While there was still significant cash to be saved, it was "icing on the cake" compared to what Qantas discovered were the real benefits: the speed and agility with which it could now jump on problems and push out new products.

Similarly, the team's initial plans to simply migrate qantas.com without much change to the application itself was never going to work, Lin said.

"We found out that if we continued down that path, we weren't going to get the most benefit out of the cloud," she said.

"So we changed our course.
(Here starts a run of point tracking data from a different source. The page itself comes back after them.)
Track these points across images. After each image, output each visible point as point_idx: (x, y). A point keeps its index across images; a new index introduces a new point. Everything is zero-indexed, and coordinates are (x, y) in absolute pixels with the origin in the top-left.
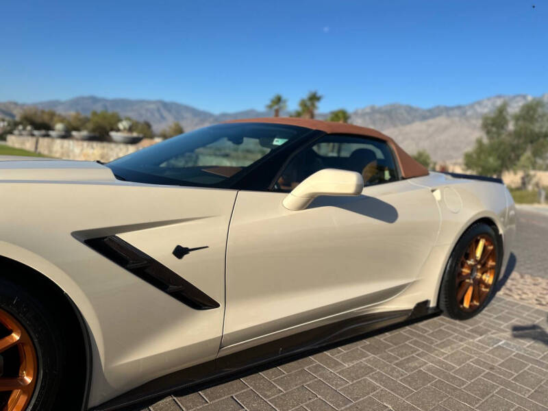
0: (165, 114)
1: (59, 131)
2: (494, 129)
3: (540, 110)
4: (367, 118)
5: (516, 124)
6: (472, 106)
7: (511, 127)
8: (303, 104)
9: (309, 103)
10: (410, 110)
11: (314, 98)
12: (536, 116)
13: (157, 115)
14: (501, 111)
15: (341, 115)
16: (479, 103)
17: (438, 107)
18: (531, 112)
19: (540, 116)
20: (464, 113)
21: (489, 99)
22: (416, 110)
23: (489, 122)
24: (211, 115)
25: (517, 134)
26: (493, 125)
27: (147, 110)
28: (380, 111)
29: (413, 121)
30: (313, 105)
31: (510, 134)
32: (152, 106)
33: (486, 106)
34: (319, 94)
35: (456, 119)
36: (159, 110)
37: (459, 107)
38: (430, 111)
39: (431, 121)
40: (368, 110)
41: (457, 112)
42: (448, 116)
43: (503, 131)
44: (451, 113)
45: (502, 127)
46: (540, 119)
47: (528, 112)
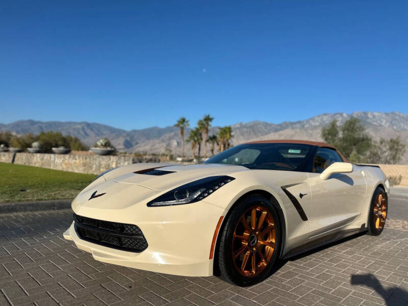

We started to rewrite the application from the ground up so we could make it more cloud-native, more of a microservices architecture."
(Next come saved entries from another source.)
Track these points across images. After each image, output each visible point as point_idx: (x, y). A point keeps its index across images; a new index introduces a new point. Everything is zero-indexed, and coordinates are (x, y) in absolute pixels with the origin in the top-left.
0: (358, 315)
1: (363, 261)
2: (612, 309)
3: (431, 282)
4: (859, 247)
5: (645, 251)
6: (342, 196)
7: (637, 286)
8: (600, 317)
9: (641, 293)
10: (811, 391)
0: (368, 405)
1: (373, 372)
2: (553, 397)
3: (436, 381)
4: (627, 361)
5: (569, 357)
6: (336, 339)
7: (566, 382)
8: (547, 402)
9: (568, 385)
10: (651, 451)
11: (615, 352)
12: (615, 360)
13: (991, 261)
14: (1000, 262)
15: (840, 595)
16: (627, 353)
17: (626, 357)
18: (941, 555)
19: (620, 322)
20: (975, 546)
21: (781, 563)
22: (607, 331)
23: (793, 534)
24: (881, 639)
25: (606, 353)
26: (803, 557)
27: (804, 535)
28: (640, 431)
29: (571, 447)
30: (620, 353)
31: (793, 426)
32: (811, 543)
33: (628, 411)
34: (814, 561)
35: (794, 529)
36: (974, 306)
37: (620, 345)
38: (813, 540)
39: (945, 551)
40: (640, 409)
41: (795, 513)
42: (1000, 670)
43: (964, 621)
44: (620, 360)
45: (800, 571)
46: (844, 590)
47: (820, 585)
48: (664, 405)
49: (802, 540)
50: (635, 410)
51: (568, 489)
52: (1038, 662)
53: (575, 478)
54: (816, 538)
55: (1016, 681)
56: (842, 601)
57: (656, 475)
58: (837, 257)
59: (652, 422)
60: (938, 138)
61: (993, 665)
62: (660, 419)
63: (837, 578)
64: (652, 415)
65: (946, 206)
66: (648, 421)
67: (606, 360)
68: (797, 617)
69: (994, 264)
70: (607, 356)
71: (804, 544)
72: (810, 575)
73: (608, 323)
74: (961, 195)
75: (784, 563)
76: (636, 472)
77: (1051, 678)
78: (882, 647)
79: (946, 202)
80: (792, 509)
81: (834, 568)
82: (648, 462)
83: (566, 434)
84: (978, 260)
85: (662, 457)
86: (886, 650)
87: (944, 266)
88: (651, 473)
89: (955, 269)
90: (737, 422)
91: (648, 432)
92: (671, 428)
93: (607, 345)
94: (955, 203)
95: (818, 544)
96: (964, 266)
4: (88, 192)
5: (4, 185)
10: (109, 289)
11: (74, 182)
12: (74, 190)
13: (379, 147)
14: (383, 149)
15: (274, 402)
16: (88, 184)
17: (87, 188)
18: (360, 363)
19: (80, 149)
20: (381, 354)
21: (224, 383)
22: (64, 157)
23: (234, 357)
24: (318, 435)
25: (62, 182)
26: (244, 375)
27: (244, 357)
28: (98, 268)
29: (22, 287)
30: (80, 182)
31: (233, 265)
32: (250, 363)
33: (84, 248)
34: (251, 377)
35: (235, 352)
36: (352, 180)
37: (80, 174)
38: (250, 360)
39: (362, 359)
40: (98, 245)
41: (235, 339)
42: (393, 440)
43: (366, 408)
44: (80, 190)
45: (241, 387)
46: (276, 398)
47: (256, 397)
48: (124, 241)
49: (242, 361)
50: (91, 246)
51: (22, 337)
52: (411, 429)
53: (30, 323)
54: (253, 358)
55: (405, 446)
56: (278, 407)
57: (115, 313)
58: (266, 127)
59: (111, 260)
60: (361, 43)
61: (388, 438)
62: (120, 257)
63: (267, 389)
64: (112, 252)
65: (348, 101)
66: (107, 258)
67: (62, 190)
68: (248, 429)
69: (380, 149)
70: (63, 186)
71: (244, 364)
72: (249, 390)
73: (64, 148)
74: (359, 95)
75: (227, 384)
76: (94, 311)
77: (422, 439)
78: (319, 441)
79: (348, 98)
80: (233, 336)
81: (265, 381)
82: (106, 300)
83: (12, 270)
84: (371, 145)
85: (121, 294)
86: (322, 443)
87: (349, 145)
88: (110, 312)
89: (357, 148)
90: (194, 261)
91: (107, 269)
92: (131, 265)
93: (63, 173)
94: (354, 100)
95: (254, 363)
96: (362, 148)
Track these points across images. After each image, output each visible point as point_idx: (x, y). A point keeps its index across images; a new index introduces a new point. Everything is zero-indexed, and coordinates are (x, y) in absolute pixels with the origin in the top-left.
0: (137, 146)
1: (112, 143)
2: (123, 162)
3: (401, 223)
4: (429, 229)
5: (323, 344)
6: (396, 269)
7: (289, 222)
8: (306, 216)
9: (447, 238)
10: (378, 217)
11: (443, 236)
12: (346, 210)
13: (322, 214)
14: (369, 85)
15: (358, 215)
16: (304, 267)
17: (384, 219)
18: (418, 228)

Qantas decided to migrate each of these individual pieces in an iterative manner, starting with smaller, low-risk slices to help it understand how the tooling and software would operate in the cloud and give it more knowledge and confidence in the migration of the more critical pieces.

Taking the leap

Last November, the first low-risk slice of qantas.com, its weather application, went live in the public cloud.

A more critical application, Qantas' revenue-generating destination guides, followed soon after in December, as did its new content management platform.

A few more functional applications have successfully shifted over since late last year, and the team has been applying hot patches and smaller bug fixes in AWS at the same time.

"Our delivery cycle is a lot more frequent and iterative than we could have achieved before," Lin said.

So far the parts of qantas.com that have been migrated have experienced 100 percent uptime, Lin said - not because failure doesn't occur, but because the automation tools Qantas now has in place (like auto healing and auto scaling) mean the app can recover itself before someone "has to be woken up to respond to incidents like they did before". 

A dashboard tells Lin and her team how many services are running in the public cloud at any one time - last week Qantas had around 200 servers up and running to support more than 10 environments simultaneously for testing, pre-production staging and production, among other things.

"That's not something that was even possible or conceivable or financially feasible before," she said.

Lin's team will spend the remainder of 2016 migrating the final pieces of qantas.com into its new public cloud home.

"The challenge now becomes how do we keep up with the demands of the business and the expectations from consumers. Which is a good challenge to have," she said.

This project was named a finalist in the iTnews Benchmark Awards 2017.